● **EXTRACT TO READ**
---+---
Introduction

In this blog post, we will explore how to solve the LeetCode problem "2523" using AI. LeetCode is a popular platform for preparing for coding interviews, and with the help of AI tools like Chatmagic, we can generate solutions quickly and efficiently - helping you pass the interviews and get the job offer without having to study for months.

Problem Statement

Given two positive integers left and right, find the two integers num1 and num2 such that: left <= num1 < num2 <= right . Both num1 and num2 are prime numbers. num2 - num1 is the minimum amongst all other pairs satisfying the above conditions. Return the positive integer array ans = [num1, num2]. If there are multiple pairs satisfying these conditions, return the one with the smallest num1 value. If no such numbers exist, return [-1, -1]. Example 1: Input: left = 10, right = 19 Output: [11,13] Explanation: The prime numbers between 10 and 19 are 11, 13, 17, and 19. The closest gap between any pair is 2, which can be achieved by [11,13] or [17,19]. Since 11 is smaller than 17, we return the first pair. Example 2: Input: left = 4, right = 6 Output: [-1,-1] Explanation: There exists only one prime number in the given range, so the conditions cannot be satisfied. Constraints: 1 <= left <= right <= 106

Explanation

• Generate Primes: Use the Sieve of Eratosthenes to efficiently generate all prime numbers within the given range [left, right].
  • Find Minimum Difference: Iterate through the generated prime numbers to find the pair with the smallest difference. Keep track of the minimum difference found so far and the corresponding prime numbers.
  • Handle No Solution: If no prime number pair is found, return [-1, -1].

• Runtime Complexity: O(n log log n), where n is the value of right due to the Sieve of Eratosthenes. Storage Complexity: O(n) to store the prime numbers and the sieve.

Code

    def closestPrimes(left: int, right: int) -> list[int]:
    """
    Finds the two closest prime numbers within the given range [left, right].

    Args:
        left: The left bound of the range (inclusive).
        right: The right bound of the range (inclusive).

    Returns:
        A list containing the two closest prime numbers [num1, num2], or [-1, -1] if no such pair exists.
---+---
● **PROVIDED INFORMATION**
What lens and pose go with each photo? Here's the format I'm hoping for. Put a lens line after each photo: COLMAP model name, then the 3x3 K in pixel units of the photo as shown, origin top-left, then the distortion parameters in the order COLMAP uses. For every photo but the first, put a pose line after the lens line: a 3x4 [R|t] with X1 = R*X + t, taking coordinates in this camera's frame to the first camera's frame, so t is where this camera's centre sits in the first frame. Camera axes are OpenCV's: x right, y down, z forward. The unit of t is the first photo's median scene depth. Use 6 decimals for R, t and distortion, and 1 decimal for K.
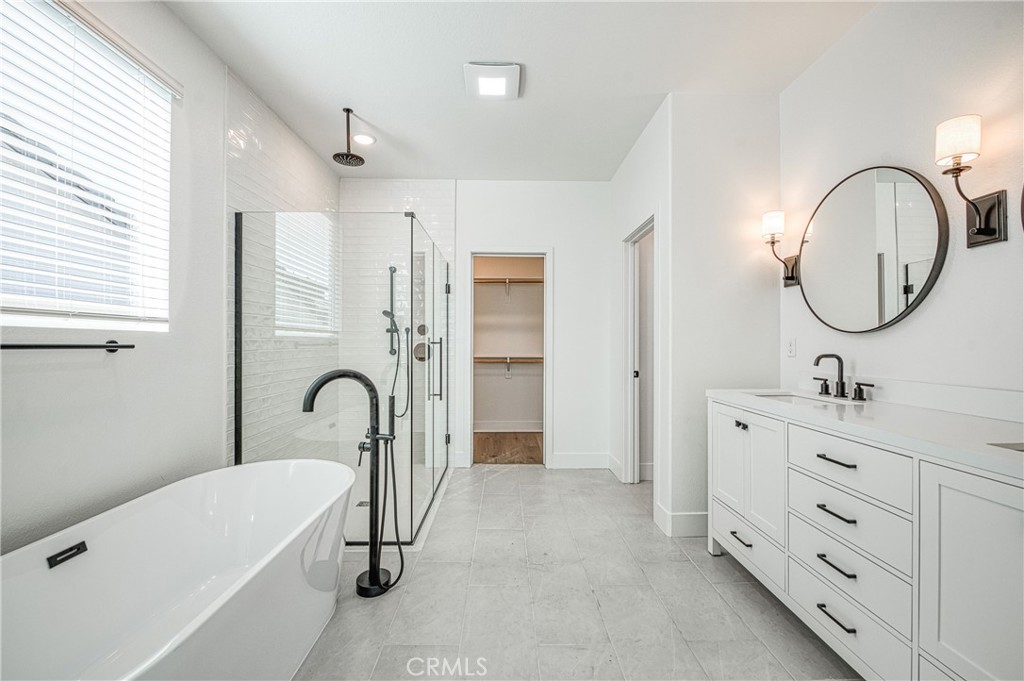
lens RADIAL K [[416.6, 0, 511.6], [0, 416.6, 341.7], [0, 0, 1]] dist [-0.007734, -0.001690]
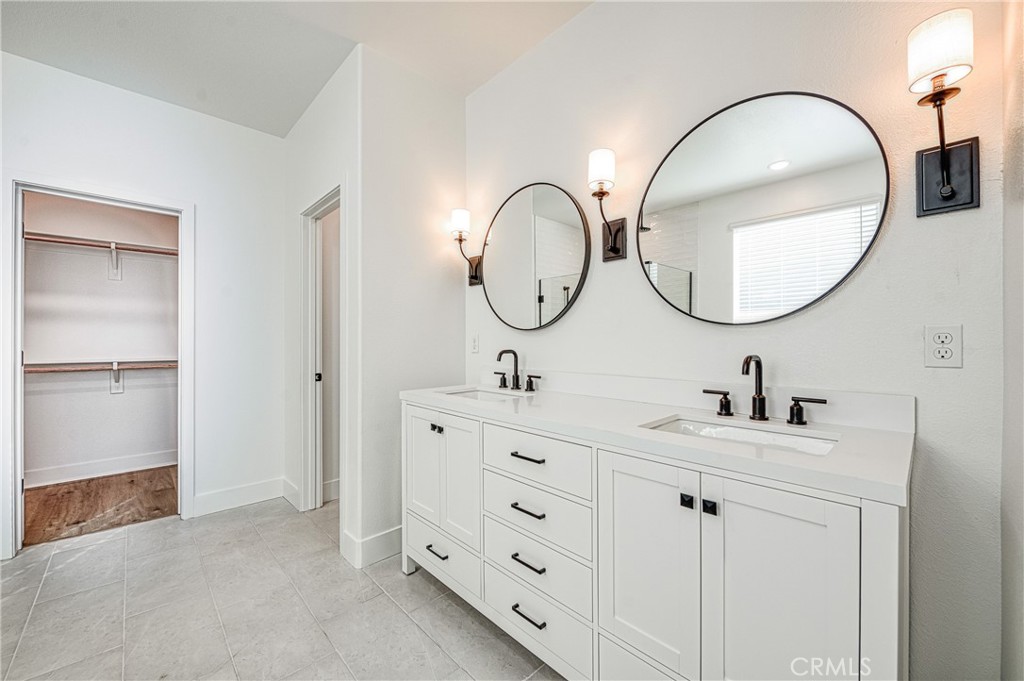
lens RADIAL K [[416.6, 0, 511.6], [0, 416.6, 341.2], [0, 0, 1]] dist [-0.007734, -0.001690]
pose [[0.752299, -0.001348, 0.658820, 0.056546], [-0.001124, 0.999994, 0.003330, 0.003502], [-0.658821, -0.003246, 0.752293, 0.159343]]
---+---
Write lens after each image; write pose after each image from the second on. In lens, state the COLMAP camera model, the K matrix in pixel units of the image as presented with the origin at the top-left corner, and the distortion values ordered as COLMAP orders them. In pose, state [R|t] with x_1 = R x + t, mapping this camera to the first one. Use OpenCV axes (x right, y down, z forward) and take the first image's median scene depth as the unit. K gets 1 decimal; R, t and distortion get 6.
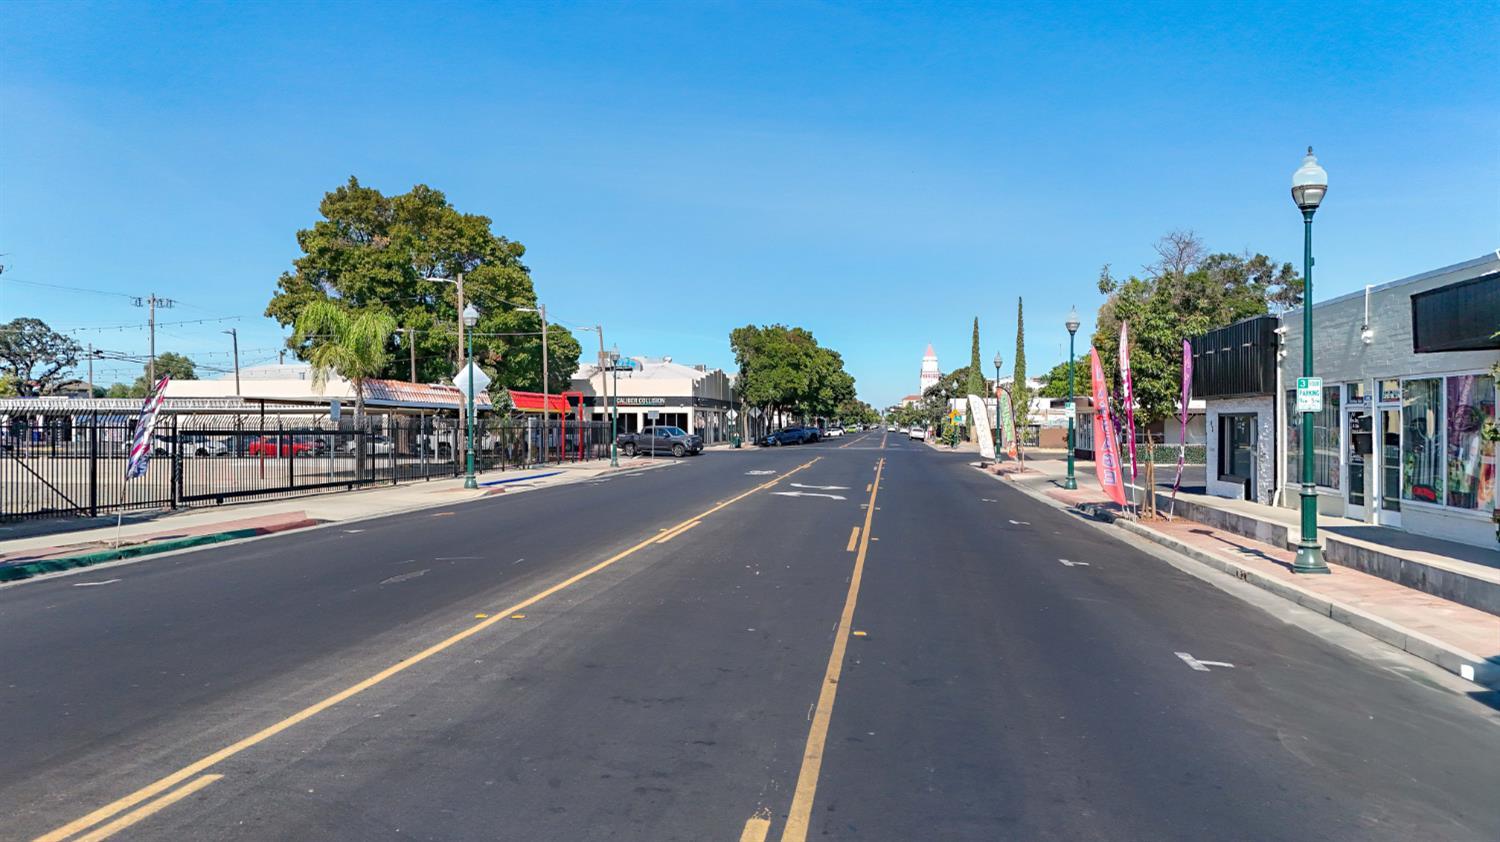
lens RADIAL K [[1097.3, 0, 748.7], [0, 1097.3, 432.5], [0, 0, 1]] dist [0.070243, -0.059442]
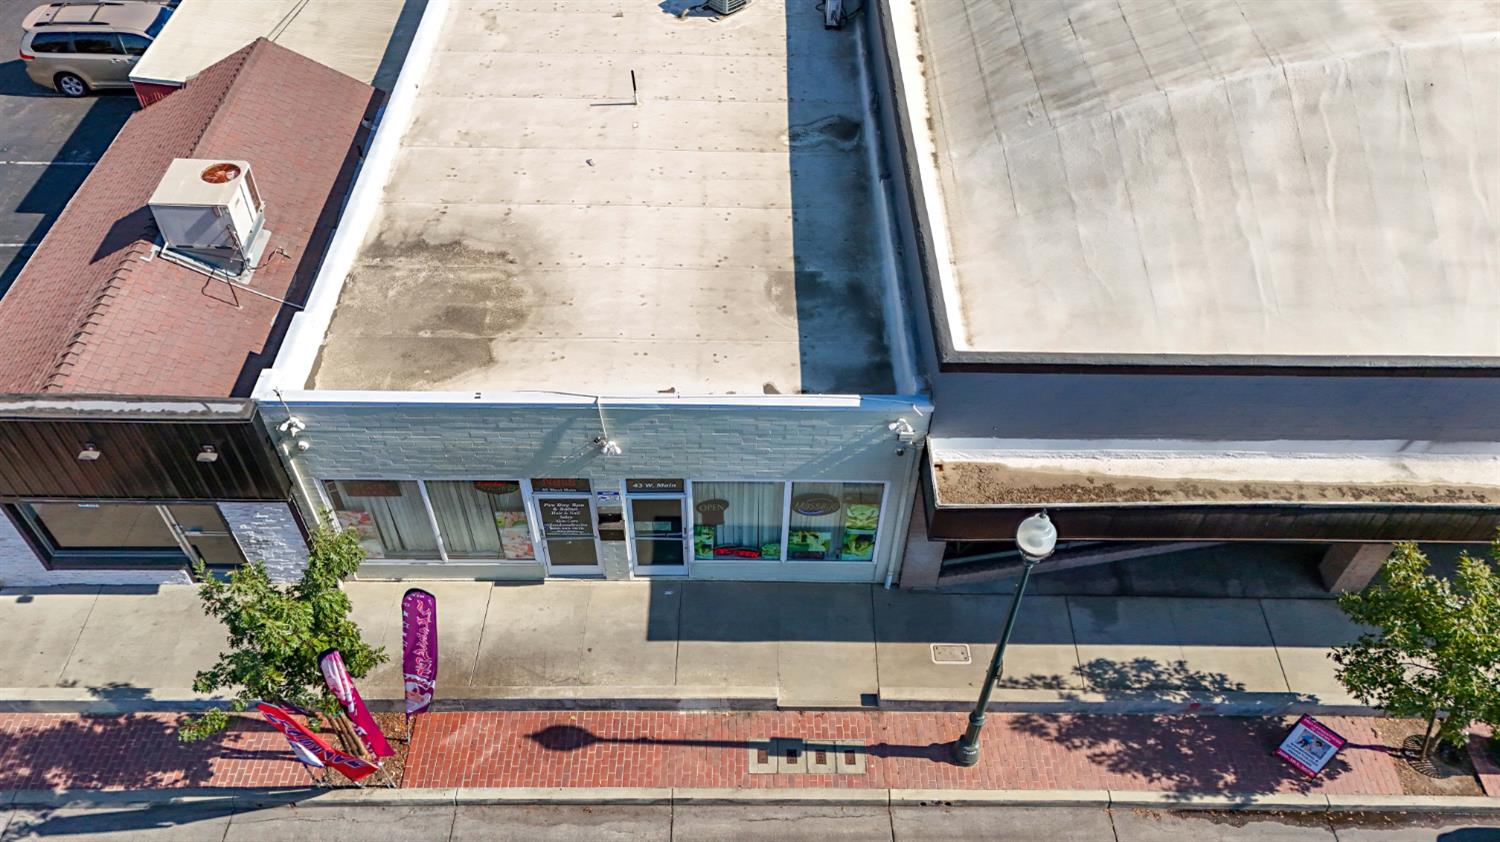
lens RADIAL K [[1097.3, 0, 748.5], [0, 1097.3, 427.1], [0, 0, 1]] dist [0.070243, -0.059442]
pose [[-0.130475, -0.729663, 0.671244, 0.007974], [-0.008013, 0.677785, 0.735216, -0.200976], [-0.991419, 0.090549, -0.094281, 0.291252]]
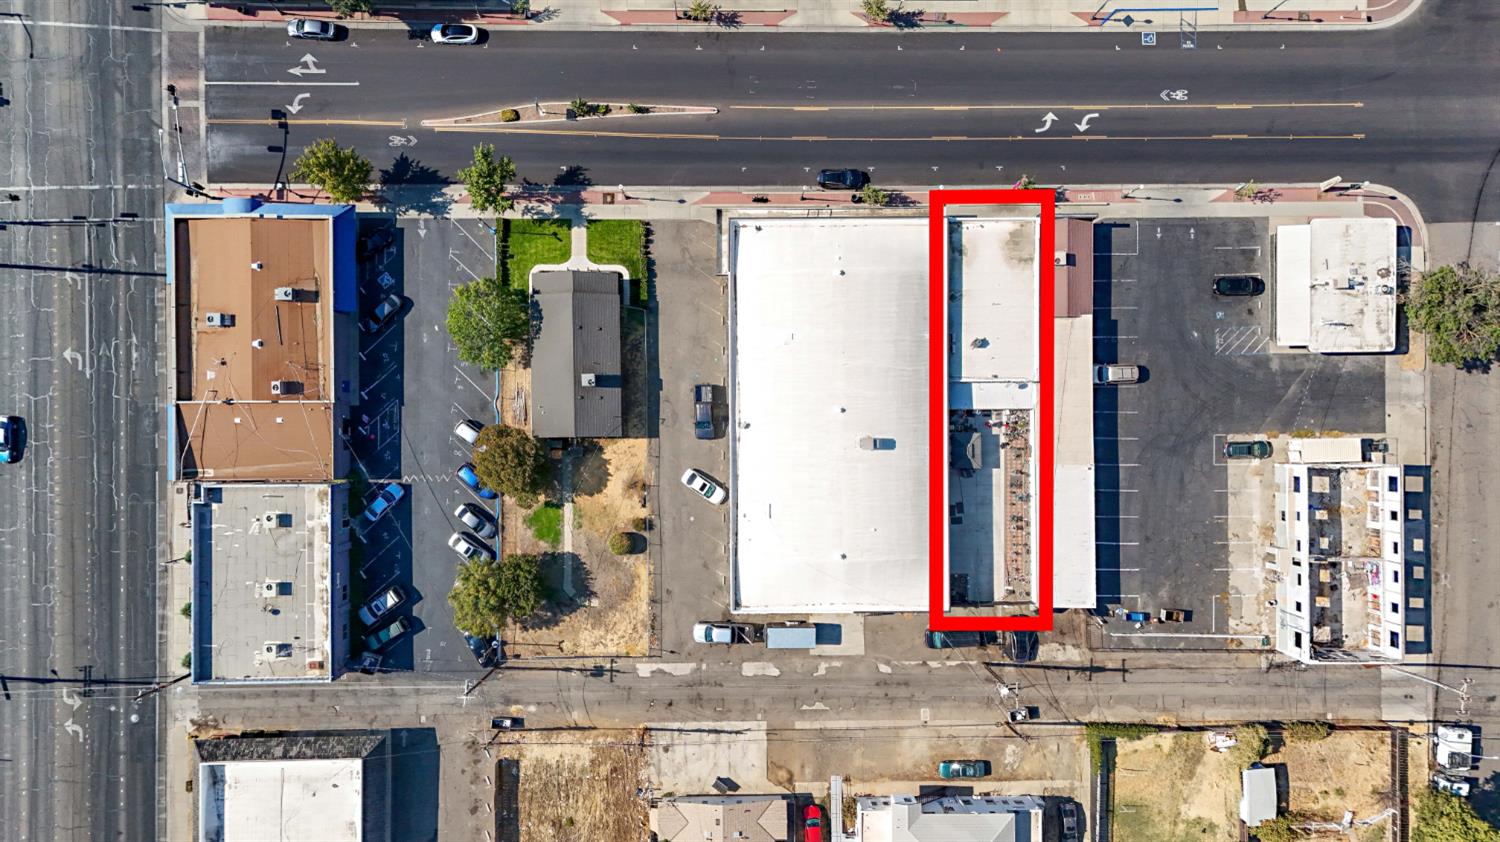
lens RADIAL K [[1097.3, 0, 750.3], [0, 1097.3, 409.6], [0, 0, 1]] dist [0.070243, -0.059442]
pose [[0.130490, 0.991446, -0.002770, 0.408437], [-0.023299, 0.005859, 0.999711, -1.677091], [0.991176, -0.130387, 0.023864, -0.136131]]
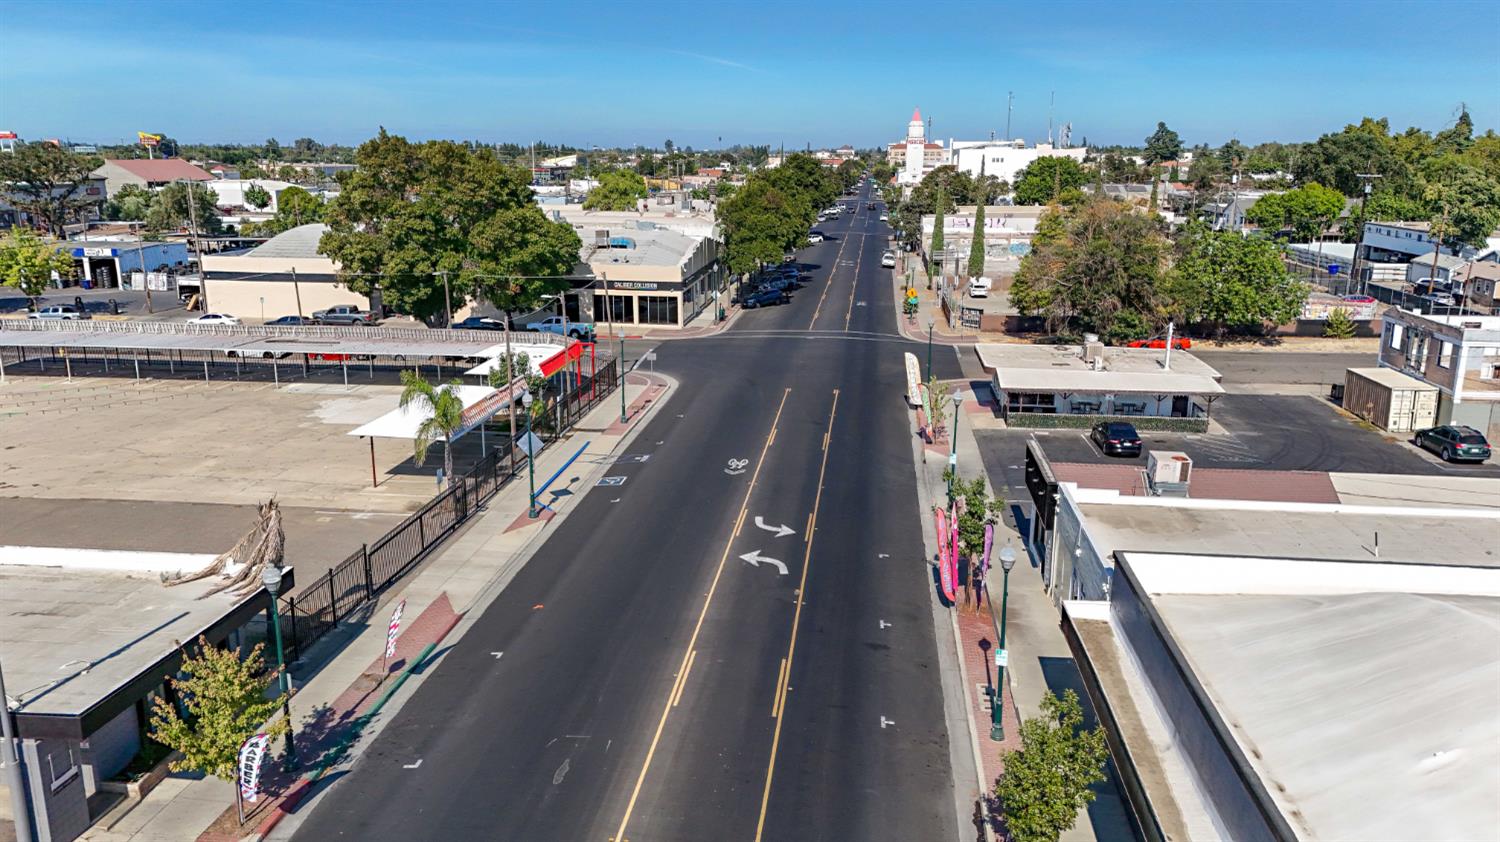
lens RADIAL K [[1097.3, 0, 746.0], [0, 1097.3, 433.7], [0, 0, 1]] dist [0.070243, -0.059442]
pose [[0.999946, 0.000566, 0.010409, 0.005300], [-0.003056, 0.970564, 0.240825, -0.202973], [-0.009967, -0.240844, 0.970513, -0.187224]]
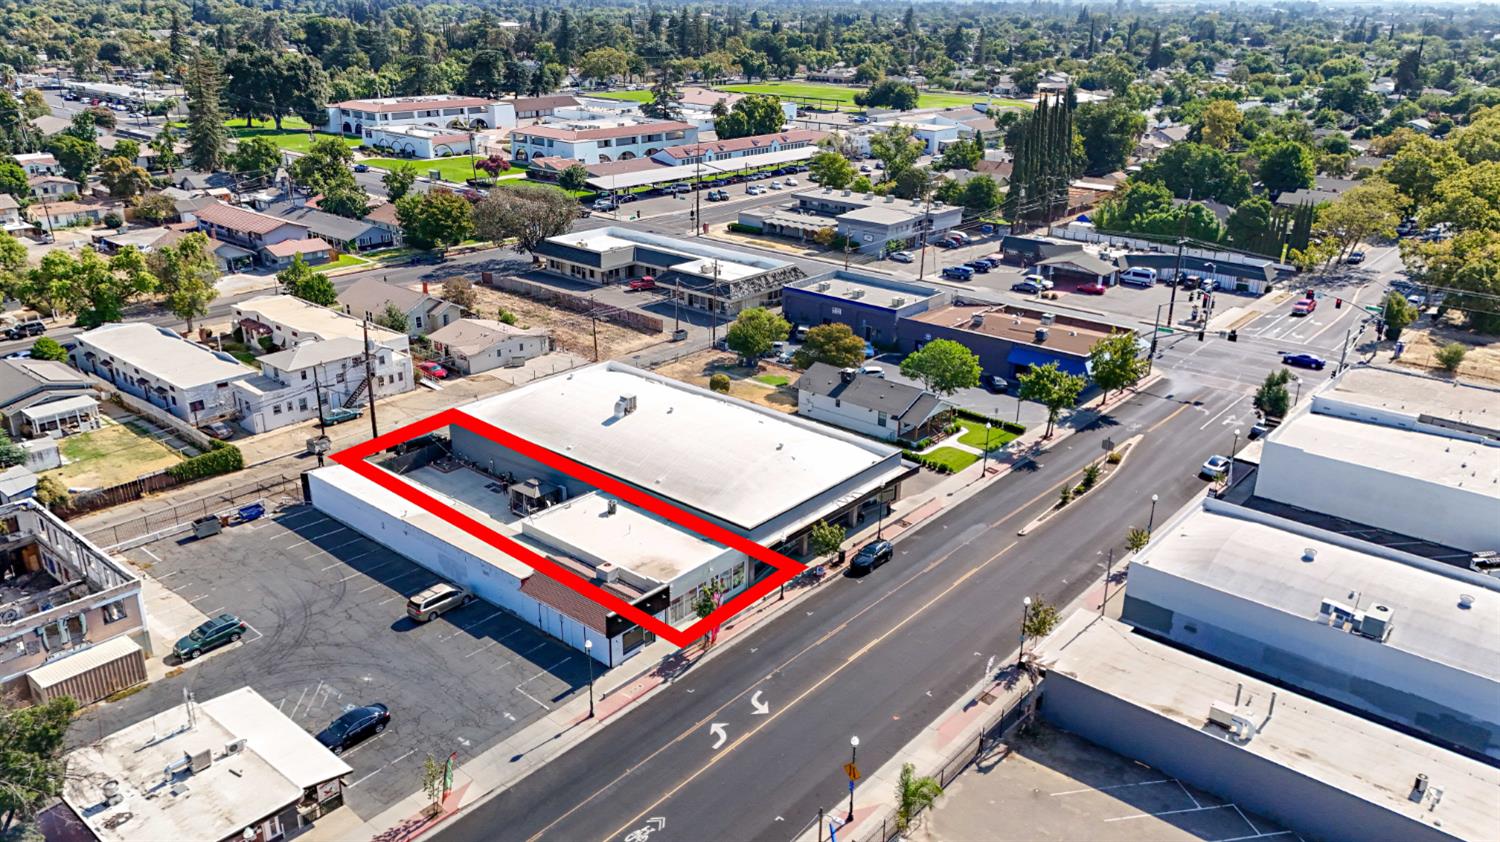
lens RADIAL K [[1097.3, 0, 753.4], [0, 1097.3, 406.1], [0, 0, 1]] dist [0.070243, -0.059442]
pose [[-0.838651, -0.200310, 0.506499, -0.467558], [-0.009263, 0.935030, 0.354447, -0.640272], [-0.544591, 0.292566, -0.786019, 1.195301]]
---+---
● **ACTIVITIES**
**A.** Could you write out the closest-primes problem page from "In this blog" to "study for months."?
**B.** In the closest-primes problem page, why does Example 1 return [11,13] and not [17,19]?

● **SET OF ANSWERS**
**A.**
In this blog post, we will explore how to solve the LeetCode problem "2523" using AI. LeetCode is a popular platform for preparing for coding interviews, and with the help of AI tools like Chatmagic, we can generate solutions quickly and efficiently - helping you pass the interviews and get the job offer without having to study for months.

**B.** The primes between 10 and 19 are 11, 13, 17 and 19. Both [11,13] and [17,19] have the smallest gap of 2. When several pairs qualify, the one with the smallest num1 is returned, and 11 is smaller than 17.